Cut Back on Drying Ingredients
Retinoids, alpha-hydroxy acids, other exfoliants — these are all known to be innately drying to the skin. You don’t want to press pause on these ingredients all winter long; after all, they’re essential for healthy, youthful skin. More specifically, exfoliation gets rid of dead cells and actually helps your moisturizer penetrate and work better, says Dr. Mauricio. The trick is scaling back the frequency and practicing a concept some call “skin cycling,” she adds.
Rather than using your active ingredients nightly, use them every other night or even just twice per week. No matter whether you’re opting for a physical or chemical exfoliating product, limit it to once per week. But above all, pay attention to your skin. “If you’re following your regular routine and your skin looks and feels good, then stick with it. But if you’re noticing irritation, sensitivity or peeling, take a break from all active ingredients for a few days, then gradually add them back in,” she says.
Make the Most of Your Derm Appointments
Shorter days and chilly temperatures can make it especially tempting to hibernate and skip all obligations in favor of a blanket-covered spot on the couch. But it’s worth braving the elements to see your dermatologist during this time of year. In fact, this an especially great time to book your yearly skin check, suggests Dr. Mauricio.
Along with the fact that many people have healthcare benefits they need to utilize before the end of the year, winter overall also acts a good opportunity to take a pause and check in on your overall health and wellness, she says. Plus, in the event you do need to have a mole or growth removed, it’s imperative to keep the area dry, covered and out of the sun — all of which are harder to do in the summer when you’re more likely to be swimming or spending time outdoors, adds Dr. Mauricio.

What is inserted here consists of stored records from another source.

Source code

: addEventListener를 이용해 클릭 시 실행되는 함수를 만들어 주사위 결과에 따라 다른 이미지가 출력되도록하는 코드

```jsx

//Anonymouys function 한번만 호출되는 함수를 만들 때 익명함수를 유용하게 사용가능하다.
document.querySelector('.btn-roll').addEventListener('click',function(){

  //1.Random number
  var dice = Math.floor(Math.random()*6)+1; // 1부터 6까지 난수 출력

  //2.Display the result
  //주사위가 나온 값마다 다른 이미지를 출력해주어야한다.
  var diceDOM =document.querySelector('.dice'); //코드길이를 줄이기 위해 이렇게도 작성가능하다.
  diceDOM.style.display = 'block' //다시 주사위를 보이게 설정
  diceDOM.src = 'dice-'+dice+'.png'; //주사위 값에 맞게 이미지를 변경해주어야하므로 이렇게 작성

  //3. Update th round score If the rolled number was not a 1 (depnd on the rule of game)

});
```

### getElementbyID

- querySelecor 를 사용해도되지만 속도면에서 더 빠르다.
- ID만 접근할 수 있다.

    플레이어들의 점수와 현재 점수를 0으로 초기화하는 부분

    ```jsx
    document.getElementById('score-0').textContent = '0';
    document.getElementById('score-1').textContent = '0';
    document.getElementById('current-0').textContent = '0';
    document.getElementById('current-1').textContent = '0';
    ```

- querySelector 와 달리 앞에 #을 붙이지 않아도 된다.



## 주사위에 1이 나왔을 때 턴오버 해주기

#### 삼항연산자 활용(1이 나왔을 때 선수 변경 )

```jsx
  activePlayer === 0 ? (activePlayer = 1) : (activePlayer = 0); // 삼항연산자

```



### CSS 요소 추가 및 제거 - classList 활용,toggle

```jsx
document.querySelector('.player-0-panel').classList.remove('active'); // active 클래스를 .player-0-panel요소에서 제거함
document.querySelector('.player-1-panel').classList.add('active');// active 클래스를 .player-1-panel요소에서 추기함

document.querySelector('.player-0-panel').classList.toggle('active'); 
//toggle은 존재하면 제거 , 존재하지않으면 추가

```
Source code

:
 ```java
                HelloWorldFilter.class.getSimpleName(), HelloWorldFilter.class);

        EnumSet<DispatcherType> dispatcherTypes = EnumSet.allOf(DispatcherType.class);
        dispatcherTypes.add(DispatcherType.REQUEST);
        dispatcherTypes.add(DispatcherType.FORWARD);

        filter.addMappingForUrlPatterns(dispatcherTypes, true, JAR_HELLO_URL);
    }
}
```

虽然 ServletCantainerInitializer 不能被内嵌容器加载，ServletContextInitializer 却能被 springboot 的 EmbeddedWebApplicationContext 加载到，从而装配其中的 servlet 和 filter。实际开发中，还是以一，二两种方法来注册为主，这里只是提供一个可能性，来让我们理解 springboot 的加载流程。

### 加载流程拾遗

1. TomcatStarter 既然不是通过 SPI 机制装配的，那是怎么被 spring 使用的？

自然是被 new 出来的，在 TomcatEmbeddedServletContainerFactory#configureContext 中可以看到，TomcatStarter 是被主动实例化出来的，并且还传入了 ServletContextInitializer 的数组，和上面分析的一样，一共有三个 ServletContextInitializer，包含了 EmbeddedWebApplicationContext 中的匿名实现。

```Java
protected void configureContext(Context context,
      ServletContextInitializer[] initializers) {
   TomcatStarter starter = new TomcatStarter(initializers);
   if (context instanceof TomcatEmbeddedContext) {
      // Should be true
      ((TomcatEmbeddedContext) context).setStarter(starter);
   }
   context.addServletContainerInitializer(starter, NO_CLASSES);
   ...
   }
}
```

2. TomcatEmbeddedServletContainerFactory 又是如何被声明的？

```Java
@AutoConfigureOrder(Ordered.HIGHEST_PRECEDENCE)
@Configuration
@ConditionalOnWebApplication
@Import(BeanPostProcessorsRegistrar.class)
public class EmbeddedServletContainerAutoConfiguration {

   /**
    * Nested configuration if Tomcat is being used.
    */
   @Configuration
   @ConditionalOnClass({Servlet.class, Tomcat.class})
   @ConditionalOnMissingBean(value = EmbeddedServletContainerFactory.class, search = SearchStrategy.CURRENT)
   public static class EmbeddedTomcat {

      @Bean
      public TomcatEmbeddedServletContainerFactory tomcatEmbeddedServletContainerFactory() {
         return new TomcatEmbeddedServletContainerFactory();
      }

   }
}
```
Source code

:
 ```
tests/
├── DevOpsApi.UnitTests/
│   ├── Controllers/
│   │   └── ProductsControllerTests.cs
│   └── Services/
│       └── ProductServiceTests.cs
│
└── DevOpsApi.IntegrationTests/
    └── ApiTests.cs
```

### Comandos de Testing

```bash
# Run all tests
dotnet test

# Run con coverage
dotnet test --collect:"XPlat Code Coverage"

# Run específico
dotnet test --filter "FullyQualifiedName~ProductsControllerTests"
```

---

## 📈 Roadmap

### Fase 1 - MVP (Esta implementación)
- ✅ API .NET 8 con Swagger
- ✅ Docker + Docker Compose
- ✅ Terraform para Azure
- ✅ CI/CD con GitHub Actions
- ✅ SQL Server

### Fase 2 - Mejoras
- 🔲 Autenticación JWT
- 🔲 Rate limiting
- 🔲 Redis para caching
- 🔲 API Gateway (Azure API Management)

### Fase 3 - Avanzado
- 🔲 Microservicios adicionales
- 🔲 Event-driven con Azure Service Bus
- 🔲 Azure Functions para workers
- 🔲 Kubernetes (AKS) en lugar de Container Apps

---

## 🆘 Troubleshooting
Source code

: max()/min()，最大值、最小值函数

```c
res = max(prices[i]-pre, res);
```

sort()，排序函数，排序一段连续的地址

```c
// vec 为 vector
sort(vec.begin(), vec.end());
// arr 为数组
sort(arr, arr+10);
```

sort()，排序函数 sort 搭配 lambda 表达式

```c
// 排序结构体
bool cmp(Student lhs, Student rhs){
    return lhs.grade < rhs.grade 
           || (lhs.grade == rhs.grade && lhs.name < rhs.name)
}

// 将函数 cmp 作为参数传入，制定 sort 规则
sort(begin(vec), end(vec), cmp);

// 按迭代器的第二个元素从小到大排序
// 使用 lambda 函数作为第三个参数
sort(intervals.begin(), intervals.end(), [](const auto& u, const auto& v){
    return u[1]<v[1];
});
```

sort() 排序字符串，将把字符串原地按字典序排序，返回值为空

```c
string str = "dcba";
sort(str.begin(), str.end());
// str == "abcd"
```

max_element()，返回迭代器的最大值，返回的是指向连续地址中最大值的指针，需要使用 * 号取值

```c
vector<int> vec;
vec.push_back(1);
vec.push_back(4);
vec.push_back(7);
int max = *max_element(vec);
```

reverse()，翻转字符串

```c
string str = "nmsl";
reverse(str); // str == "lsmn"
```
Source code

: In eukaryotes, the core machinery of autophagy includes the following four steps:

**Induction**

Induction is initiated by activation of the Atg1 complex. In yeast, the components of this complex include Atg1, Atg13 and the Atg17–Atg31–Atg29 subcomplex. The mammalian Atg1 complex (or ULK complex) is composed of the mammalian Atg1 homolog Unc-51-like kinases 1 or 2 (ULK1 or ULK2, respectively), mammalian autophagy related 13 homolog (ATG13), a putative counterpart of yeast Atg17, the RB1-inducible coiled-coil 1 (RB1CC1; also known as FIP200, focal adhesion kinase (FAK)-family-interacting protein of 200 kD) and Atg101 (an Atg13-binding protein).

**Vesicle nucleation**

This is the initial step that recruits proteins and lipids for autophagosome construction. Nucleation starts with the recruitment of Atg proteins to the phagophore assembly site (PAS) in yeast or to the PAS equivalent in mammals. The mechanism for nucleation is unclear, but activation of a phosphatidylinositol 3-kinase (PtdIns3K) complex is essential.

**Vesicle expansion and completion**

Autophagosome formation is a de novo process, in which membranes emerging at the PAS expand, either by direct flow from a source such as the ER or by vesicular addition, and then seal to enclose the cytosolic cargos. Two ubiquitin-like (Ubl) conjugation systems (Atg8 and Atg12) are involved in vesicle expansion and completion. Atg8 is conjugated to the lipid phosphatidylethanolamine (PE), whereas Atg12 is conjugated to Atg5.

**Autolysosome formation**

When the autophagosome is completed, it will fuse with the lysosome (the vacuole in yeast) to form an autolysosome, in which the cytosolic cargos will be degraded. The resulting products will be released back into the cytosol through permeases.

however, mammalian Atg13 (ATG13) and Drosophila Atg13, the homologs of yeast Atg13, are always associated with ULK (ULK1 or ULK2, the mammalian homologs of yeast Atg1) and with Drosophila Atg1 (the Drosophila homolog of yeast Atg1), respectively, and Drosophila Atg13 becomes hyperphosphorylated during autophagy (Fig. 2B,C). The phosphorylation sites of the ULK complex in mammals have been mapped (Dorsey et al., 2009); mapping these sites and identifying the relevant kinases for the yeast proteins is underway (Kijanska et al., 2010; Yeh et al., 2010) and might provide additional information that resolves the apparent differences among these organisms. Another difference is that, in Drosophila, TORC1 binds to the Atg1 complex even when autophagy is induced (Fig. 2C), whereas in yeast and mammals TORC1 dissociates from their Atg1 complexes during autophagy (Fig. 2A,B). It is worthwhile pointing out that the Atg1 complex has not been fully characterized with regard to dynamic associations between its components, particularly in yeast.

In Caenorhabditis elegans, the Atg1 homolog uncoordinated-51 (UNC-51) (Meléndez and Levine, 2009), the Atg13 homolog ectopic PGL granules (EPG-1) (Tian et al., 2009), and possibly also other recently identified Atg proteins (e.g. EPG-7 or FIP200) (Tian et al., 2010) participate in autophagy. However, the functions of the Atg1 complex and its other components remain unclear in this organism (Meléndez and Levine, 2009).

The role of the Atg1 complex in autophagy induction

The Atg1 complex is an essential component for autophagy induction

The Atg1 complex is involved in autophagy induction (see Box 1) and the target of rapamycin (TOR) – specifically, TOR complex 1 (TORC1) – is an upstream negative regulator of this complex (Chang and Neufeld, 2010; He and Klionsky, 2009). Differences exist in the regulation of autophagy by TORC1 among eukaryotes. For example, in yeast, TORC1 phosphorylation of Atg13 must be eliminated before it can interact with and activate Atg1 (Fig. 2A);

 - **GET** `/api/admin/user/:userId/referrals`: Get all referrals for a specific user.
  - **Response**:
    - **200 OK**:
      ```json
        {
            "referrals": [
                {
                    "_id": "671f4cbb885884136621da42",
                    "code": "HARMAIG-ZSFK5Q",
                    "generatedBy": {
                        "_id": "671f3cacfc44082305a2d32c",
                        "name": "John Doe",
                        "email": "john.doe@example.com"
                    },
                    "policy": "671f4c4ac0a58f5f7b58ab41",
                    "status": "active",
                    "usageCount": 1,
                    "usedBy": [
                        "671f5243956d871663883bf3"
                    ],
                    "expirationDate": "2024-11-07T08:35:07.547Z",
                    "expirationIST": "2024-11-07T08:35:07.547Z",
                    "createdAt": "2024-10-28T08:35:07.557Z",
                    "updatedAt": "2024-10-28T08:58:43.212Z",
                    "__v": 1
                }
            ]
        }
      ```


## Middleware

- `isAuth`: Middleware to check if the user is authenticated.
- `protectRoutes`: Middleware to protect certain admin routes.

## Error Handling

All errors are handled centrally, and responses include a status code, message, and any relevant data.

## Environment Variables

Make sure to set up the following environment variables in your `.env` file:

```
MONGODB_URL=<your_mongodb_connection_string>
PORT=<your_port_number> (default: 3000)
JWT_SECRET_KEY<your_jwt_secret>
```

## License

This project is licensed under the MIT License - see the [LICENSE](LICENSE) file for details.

And if you’ve been thinking about booking any type of in-office laser treatment, the winter months are ideal for doing so. In the days and weeks following these procedures, you want to avoid sun exposure and developing a tan or burn, as it can increase the risk of developing post-treatment hyperpigmentation, notes Dr. Anolik. In other words, opting for these procedures when you’re not going to be spending a ton of time outdoors is a good way to ensure you end up with the best results.
Don’t Forget SPF
But don't get it wrong: Even though you might be spending more time indoors during the season, that’s by no means an excuse to skip the ‘screen. “Don’t stop using daily sunscreen in the winter," Dr. Anolik explains. "Yes, the UV rays are slightly less intense, but they’re still there." And when there’s snow on the ground, that UV exposure is increased because those rays reflect off of the snow, says Cardoos, adding that this is why sunburn can be a very real issue for skiers or any sun sport enthusiasts. Bottom line: Keep using your (broad-spectrum, at least SPF 30) sunscreen every single day, 365 days per year.